You have said on other occasions-and perhaps this is related to your sharp language- that a writer should be reckless . Why?
For the writer there are two important requirements, which may answer your question. The first is that literature is made of repeated shapes, ossified techniques, and the work of a writer precisely consists in change them and tell I a different way the same what other writers have said throughout history. The second imperative is that the writer has to be one that accepts the risks of what he says; he needs not to fear the danger of making public his thoughts and words, then, let’s face it, there is always a danger when you are devoted to any literature or intellectual work. If a writer knows that his words will have some unpleasant consequence, it is likely him to end not as a writer. That is why Voltaire said: “when you are right and the state does not, the life of a writer is very dangerous.”
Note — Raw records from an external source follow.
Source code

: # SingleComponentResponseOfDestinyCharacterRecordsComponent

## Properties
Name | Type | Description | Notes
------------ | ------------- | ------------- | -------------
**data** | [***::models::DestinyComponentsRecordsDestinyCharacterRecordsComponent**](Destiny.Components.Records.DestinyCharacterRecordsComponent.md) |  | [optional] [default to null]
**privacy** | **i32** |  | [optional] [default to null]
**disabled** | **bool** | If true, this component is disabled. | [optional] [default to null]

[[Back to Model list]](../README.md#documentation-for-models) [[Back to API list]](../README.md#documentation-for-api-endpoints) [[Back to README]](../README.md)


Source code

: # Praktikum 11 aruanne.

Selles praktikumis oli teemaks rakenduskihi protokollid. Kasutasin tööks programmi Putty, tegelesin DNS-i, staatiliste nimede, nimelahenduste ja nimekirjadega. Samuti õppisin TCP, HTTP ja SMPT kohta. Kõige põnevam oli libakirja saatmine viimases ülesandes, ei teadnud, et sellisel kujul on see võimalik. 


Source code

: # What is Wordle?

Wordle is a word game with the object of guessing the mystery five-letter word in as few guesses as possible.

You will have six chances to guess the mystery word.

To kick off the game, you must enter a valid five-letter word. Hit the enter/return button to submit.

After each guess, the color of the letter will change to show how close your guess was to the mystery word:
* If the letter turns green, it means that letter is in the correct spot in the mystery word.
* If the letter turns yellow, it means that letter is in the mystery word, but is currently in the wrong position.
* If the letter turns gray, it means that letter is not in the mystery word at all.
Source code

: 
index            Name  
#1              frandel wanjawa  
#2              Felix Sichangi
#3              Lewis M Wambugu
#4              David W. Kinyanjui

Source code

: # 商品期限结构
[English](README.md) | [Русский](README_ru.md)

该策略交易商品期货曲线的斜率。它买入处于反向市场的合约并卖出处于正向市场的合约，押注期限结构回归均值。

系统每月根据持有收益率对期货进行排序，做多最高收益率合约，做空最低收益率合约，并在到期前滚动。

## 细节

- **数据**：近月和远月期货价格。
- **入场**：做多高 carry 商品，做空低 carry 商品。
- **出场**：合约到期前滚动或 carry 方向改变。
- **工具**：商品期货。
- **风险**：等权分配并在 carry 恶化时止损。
And are you a reckless writer?
Well, the consequences prove that I am, I said what it should not be said at a time when it was not nice to say those things. Also, I’ve said things that have been also considered reckless. The time will gradually put them into place, and those things that are considered reckless today, will be prudent tomorrow. I think that recklessness also depends on the society in which one lives; if the society in which you live is very rigid, as ours was, that many times allowed very few things, then what you say will not be well seen. But thankfully, those days are gone.
Not long ago you said in another interview, paraphrasing Lope de Vega, the following sentence: Cuba hurts me. What hurts from Cuba to Anton Arrufat?
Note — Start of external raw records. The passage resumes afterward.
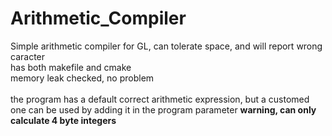 # Arithmetic_Compiler
Simple arithmetic compiler for GL, can tolerate space, and will report wrong caracter <br/>
has both makefile and cmake<br/>
memory leak checked, no problem<br/><br/>
the program has a default correct arithmetic expression, but a customed one can be used by adding it in the program parameter
**warning, can only calculate 4 byte integers**
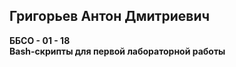 ## Григорьев Антон Дмитриевич 
**ББСО - 01 - 18**  
**Bash-скрипты для первой лабораторной работы**  
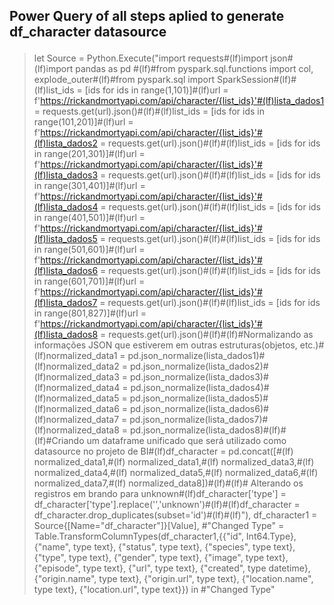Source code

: <h2><p>Power Query of all steps aplied to generate <b>df_character datasource</b></p></h2>

>let
    Source = Python.Execute("import requests#(lf)import json#(lf)import pandas as pd #(lf)#from pyspark.sql.functions import col, explode_outer#(lf)#from pyspark.sql import SparkSession#(lf)#(lf)list_ids = [ids for ids in range(1,101)]#(lf)url = f'https://rickandmortyapi.com/api/character/{list_ids}'#(lf)lista_dados1 = requests.get(url).json()#(lf)#(lf)list_ids = [ids for ids in range(101,201)]#(lf)url = f'https://rickandmortyapi.com/api/character/{list_ids}'#(lf)lista_dados2 = requests.get(url).json()#(lf)#(lf)list_ids = [ids for ids in range(201,301)]#(lf)url = f'https://rickandmortyapi.com/api/character/{list_ids}'#(lf)lista_dados3 = requests.get(url).json()#(lf)#(lf)list_ids = [ids for ids in range(301,401)]#(lf)url = f'https://rickandmortyapi.com/api/character/{list_ids}'#(lf)lista_dados4 = requests.get(url).json()#(lf)#(lf)list_ids = [ids for ids in range(401,501)]#(lf)url = f'https://rickandmortyapi.com/api/character/{list_ids}'#(lf)lista_dados5 = requests.get(url).json()#(lf)#(lf)list_ids = [ids for ids in range(501,601)]#(lf)url = f'https://rickandmortyapi.com/api/character/{list_ids}'#(lf)lista_dados6 = requests.get(url).json()#(lf)#(lf)list_ids = [ids for ids in range(601,701)]#(lf)url = f'https://rickandmortyapi.com/api/character/{list_ids}'#(lf)lista_dados7 = requests.get(url).json()#(lf)#(lf)list_ids = [ids for ids in range(801,827)]#(lf)url = f'https://rickandmortyapi.com/api/character/{list_ids}'#(lf)lista_dados8 = requests.get(url).json()#(lf)#(lf)#Normalizando as informações JSON que estiverem em outras estruturas(objetos, etc.)#(lf)normalized_data1 = pd.json_normalize(lista_dados1)#(lf)normalized_data2 = pd.json_normalize(lista_dados2)#(lf)normalized_data3 = pd.json_normalize(lista_dados3)#(lf)normalized_data4 = pd.json_normalize(lista_dados4)#(lf)normalized_data5 = pd.json_normalize(lista_dados5)#(lf)normalized_data6 = pd.json_normalize(lista_dados6)#(lf)normalized_data7 = pd.json_normalize(lista_dados7)#(lf)normalized_data8 = pd.json_normalize(lista_dados8)#(lf)#(lf)#Criando um dataframe unificado que será utilizado como datasource no projeto de BI#(lf)df_character = pd.concat([#(lf)    normalized_data1,#(lf)    normalized_data1,#(lf)    normalized_data3,#(lf)    normalized_data4,#(lf)    normalized_data5,#(lf)    normalized_data6,#(lf)    normalized_data7,#(lf)    normalized_data8])#(lf)#(lf)# Alterando os registros em brando para unknown#(lf)df_character['type'] = df_character['type'].replace('','unknown')#(lf)#(lf)df_character = df_character.drop_duplicates(subset='id')#(lf)#(lf)"),
    df_character1 = Source{[Name="df_character"]}[Value],
    #"Changed Type" = Table.TransformColumnTypes(df_character1,{{"id", Int64.Type}, {"name", type text}, {"status", type text}, {"species", type text}, {"type", type text}, {"gender", type text}, {"image", type text}, {"episode", type text}, {"url", type text}, {"created", type datetime}, {"origin.name", type text}, {"origin.url", type text}, {"location.name", type text}, {"location.url", type text}})
in
    #"Changed Type"
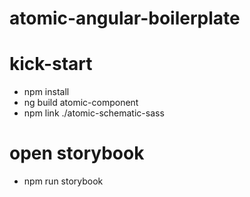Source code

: # atomic-angular-boilerplate

# kick-start
- npm install
- ng build atomic-component
- npm link ./atomic-schematic-sass

# open storybook
- npm run storybook
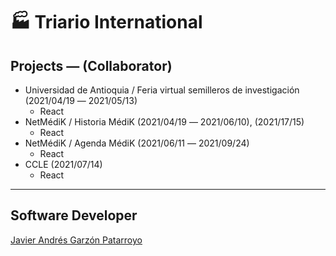 # :factory: Triario International

## Projects ― (Collaborator)
* Universidad de Antioquia / Feria virtual semilleros de investigación (2021/04/19 ― 2021/05/13)
  - React
* NetMédiK / Historia MédiK (2021/04/19 ― 2021/06/10), (2021/17/15)
  - React
* NetMédiK / Agenda MédiK (2021/06/11 ― 2021/09/24)
  - React
* CCLE (2021/07/14)
  - React
- - -
## Software Developer
[Javier Andrés Garzón Patarroyo](https://www.javierandresgp.com)
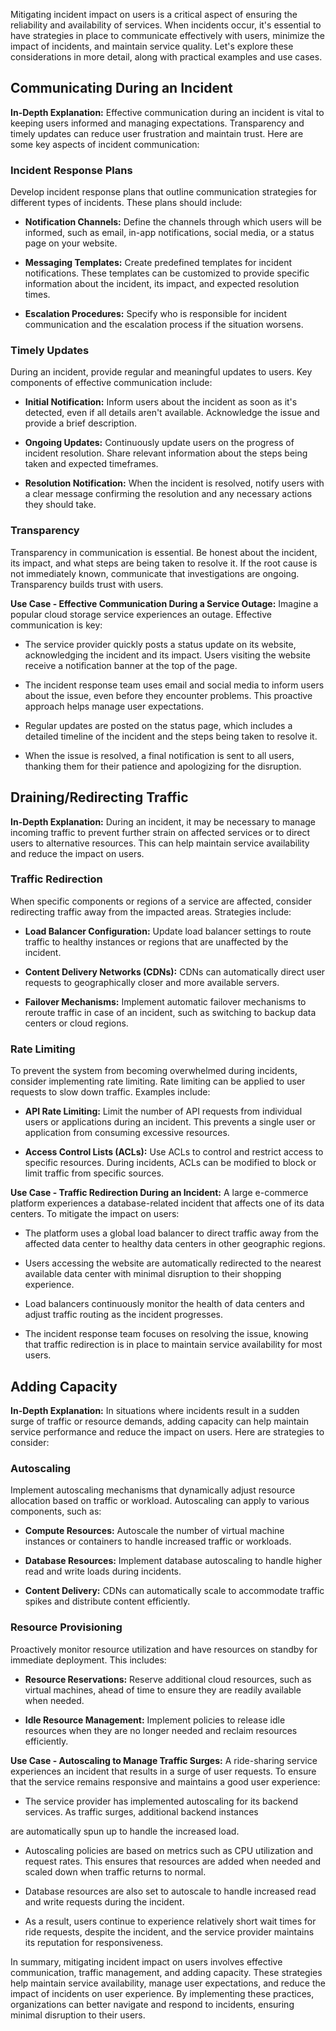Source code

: Mitigating incident impact on users is a critical aspect of ensuring the reliability and availability of services. When incidents occur, it's essential to have strategies in place to communicate effectively with users, minimize the impact of incidents, and maintain service quality. Let's explore these considerations in more detail, along with practical examples and use cases.

## Communicating During an Incident

**In-Depth Explanation:**
Effective communication during an incident is vital to keeping users informed and managing expectations. Transparency and timely updates can reduce user frustration and maintain trust. Here are some key aspects of incident communication:

### Incident Response Plans

Develop incident response plans that outline communication strategies for different types of incidents. These plans should include:

- **Notification Channels:** Define the channels through which users will be informed, such as email, in-app notifications, social media, or a status page on your website.

- **Messaging Templates:** Create predefined templates for incident notifications. These templates can be customized to provide specific information about the incident, its impact, and expected resolution times.

- **Escalation Procedures:** Specify who is responsible for incident communication and the escalation process if the situation worsens.

### Timely Updates

During an incident, provide regular and meaningful updates to users. Key components of effective communication include:

- **Initial Notification:** Inform users about the incident as soon as it's detected, even if all details aren't available. Acknowledge the issue and provide a brief description.

- **Ongoing Updates:** Continuously update users on the progress of incident resolution. Share relevant information about the steps being taken and expected timeframes.

- **Resolution Notification:** When the incident is resolved, notify users with a clear message confirming the resolution and any necessary actions they should take.

### Transparency

Transparency in communication is essential. Be honest about the incident, its impact, and what steps are being taken to resolve it. If the root cause is not immediately known, communicate that investigations are ongoing. Transparency builds trust with users.

**Use Case - Effective Communication During a Service Outage:**
Imagine a popular cloud storage service experiences an outage. Effective communication is key:

- The service provider quickly posts a status update on its website, acknowledging the incident and its impact. Users visiting the website receive a notification banner at the top of the page.

- The incident response team uses email and social media to inform users about the issue, even before they encounter problems. This proactive approach helps manage user expectations.

- Regular updates are posted on the status page, which includes a detailed timeline of the incident and the steps being taken to resolve it.

- When the issue is resolved, a final notification is sent to all users, thanking them for their patience and apologizing for the disruption.

## Draining/Redirecting Traffic

**In-Depth Explanation:**
During an incident, it may be necessary to manage incoming traffic to prevent further strain on affected services or to direct users to alternative resources. This can help maintain service availability and reduce the impact on users.

### Traffic Redirection

When specific components or regions of a service are affected, consider redirecting traffic away from the impacted areas. Strategies include:

- **Load Balancer Configuration:** Update load balancer settings to route traffic to healthy instances or regions that are unaffected by the incident.

- **Content Delivery Networks (CDNs):** CDNs can automatically direct user requests to geographically closer and more available servers.

- **Failover Mechanisms:** Implement automatic failover mechanisms to reroute traffic in case of an incident, such as switching to backup data centers or cloud regions.

### Rate Limiting

To prevent the system from becoming overwhelmed during incidents, consider implementing rate limiting. Rate limiting can be applied to user requests to slow down traffic. Examples include:

- **API Rate Limiting:** Limit the number of API requests from individual users or applications during an incident. This prevents a single user or application from consuming excessive resources.

- **Access Control Lists (ACLs):** Use ACLs to control and restrict access to specific resources. During incidents, ACLs can be modified to block or limit traffic from specific sources.

**Use Case - Traffic Redirection During an Incident:**
A large e-commerce platform experiences a database-related incident that affects one of its data centers. To mitigate the impact on users:

- The platform uses a global load balancer to direct traffic away from the affected data center to healthy data centers in other geographic regions.

- Users accessing the website are automatically redirected to the nearest available data center with minimal disruption to their shopping experience.

- Load balancers continuously monitor the health of data centers and adjust traffic routing as the incident progresses.

- The incident response team focuses on resolving the issue, knowing that traffic redirection is in place to maintain service availability for most users.

## Adding Capacity

**In-Depth Explanation:**
In situations where incidents result in a sudden surge of traffic or resource demands, adding capacity can help maintain service performance and reduce the impact on users. Here are strategies to consider:

### Autoscaling

Implement autoscaling mechanisms that dynamically adjust resource allocation based on traffic or workload. Autoscaling can apply to various components, such as:

- **Compute Resources:** Autoscale the number of virtual machine instances or containers to handle increased traffic or workloads.

- **Database Resources:** Implement database autoscaling to handle higher read and write loads during incidents.

- **Content Delivery:** CDNs can automatically scale to accommodate traffic spikes and distribute content efficiently.

### Resource Provisioning

Proactively monitor resource utilization and have resources on standby for immediate deployment. This includes:

- **Resource Reservations:** Reserve additional cloud resources, such as virtual machines, ahead of time to ensure they are readily available when needed.

- **Idle Resource Management:** Implement policies to release idle resources when they are no longer needed and reclaim resources efficiently.

**Use Case - Autoscaling to Manage Traffic Surges:**
A ride-sharing service experiences an incident that results in a surge of user requests. To ensure that the service remains responsive and maintains a good user experience:

- The service provider has implemented autoscaling for its backend services. As traffic surges, additional backend instances

 are automatically spun up to handle the increased load.

- Autoscaling policies are based on metrics such as CPU utilization and request rates. This ensures that resources are added when needed and scaled down when traffic returns to normal.

- Database resources are also set to autoscale to handle increased read and write requests during the incident.

- As a result, users continue to experience relatively short wait times for ride requests, despite the incident, and the service provider maintains its reputation for responsiveness.

In summary, mitigating incident impact on users involves effective communication, traffic management, and adding capacity. These strategies help maintain service availability, manage user expectations, and reduce the impact of incidents on user experience. By implementing these practices, organizations can better navigate and respond to incidents, ensuring minimal disruption to their users.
Well, Cuba, as any other country, can cause a lot of pain. However, from among those pains, one hurts more than others. Cuba is an entire nation in the creative, intellectual, artistic and spiritual order. If we travel to other lands and study and appreciate the genius and customs of other peoples, we understand that we are different, that we are Cubans, although partaking in the human universal issue. It may be said then, that we have built our own culture.
But in the social order, this is a nation in a limbo and a sad people. We have not managed to do something that support us, that does not force us to march, that does not make us think of the exile. The exile is a Cuban tradition, not just a momentary horror, but something old as our country. Cuban people of the nineteenth century and that of before the triumph of the Revolution also left for whatever reason. However, paradoxically, they founded a nation, battered, it is true, but a nation after all. It’s something really mysterious.
Cubans living in Miami, when you visit that city, take you for a walk and say, ‘look everything we have done. ” And I always tell them, “and why didn’t you do it there? ». I do not mean by this that they had to stay after 1959, but “why did not they do it earlier? ‘. Well, I found a key to understanding why they did not do it before: because they entered a system that others had created; they raised this rich city that Miami is thanks to an order created by the Americans. If they had had to create that order in Cuba, they could have never been achieved it because they never knew how to found a society for all in the land of their birth. And the latter also applies to Cubans living here.
It seems that we are able to arrange a prosperous life just outside our country. We’ve built a distinctive culture, a nation that survives thanks to the ideas, but we still need the material slack and economic wealth to achieve complete wellness. So this is what hurts me most of Cuba: being in spirit what we have not been in reality.